During the conflict many families were forced to run away from their homes and stay in the highlands.

Despite the fact that tribal fights were often caused by little more than false rumours, they caused communities to lose virtually everything. People were forced to collect water from the rivers and many of the villagers suffered from typhoid, malaria, TB and diarrhoea.

During the conflict many children had their education interrupted or missed out on an education entirely, profoundly affecting their futures.

The introduction of guns to replace traditional weapons has greatly increased the destructiveness of tribal conflicts.

The clash between young and old in the community, combined with high levels of unemployment and the introduction of drugs and alcohol, are also destabilising factors.

Add to this a political system that is often corrupt and encourages tribal fighting and the obstacles to lasting peace become apparent.

In tribal war, entire communities suffer. Only when the warring parties are reconciled can rebuilding begin to take place and that is why the peace building work Caritas does is so important.

Caritas Australia, through its partner agency Caritas PNG, implements an Integral Human Development (IHD) program focusing on peace building in areas such as Mendi.

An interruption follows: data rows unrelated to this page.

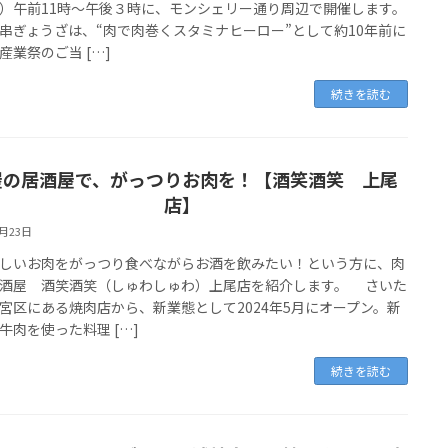
）午前11時～午後３時に、モンシェリー通り周辺で開催します。
ぎょうざは、“肉で肉巻くスタミナヒーロー”として約10年前に
産業祭のご当 […]
続きを読む
屋の居酒屋で、がっつりお肉を！【酒笑酒笑 上尾
店】
3月23日
いお肉をがっつり食べながらお酒を飲みたい！という方に、肉
酒屋 酒笑酒笑（しゅわしゅわ）上尾店を紹介します。 さいた
宮区にある焼肉店から、新業態として2024年5月にオープン。新
牛肉を使った料理 […]
続きを読む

As part of the IHD program, Caritas officers visit communities throughout the country to talk with people about the difficulties they are facing. Through this process, specific problems and target groups are identified.

The first objective of the IHD program is to educate and empower individuals so they are aware of the role they play in their community. Later parts of the program identify community issues and possible community projects to address them.

The Caritas program brings tangible and integral human development by teaching people to use themselves and their resources to make a better life.

Caritas works with the warring factions to help them appreciate the counter productiveness of their fighting. This work is very labour intensive but also highly effective.

Raymond Ton co-ordinates Caritas’ PNG-wide peace program. Over the years he has helped to bring peace to at least six tribal wars, including the conflict between Luhai and Christopher’s tribes.

Raymond knows that working for peace is a long, difficult process.

‘In a tribal war, people don’t just experience property loss. They lose loved ones and their lives are disrupted. They experience psychological loss.

‘When they’re at ‘peace’ they will see the people who hurt them and they have to be prepared for that. I don’t just work with people so that they will stop fighting. I help them to be prepared so they can live in peace’, Raymond said.

The role of a peace builder is a difficult one, so what keeps people like Raymond going?

‘I want the world to know PNG for being a peaceful, strong and self-sufficient country, not one of violence and corruption.

‘I want all Papua New Guineans to have the chance to access things like education and health care. And to live in peace.’

Assisted by the Caritas peace program, Luhai and Christopher have pledged never to fight again and are committed to rebuilding their communities. A new school has been built and Caritas has supplied water tanks, garden tools and a new pastoral centre. The children of Mendi are now able to walk freely and without fear.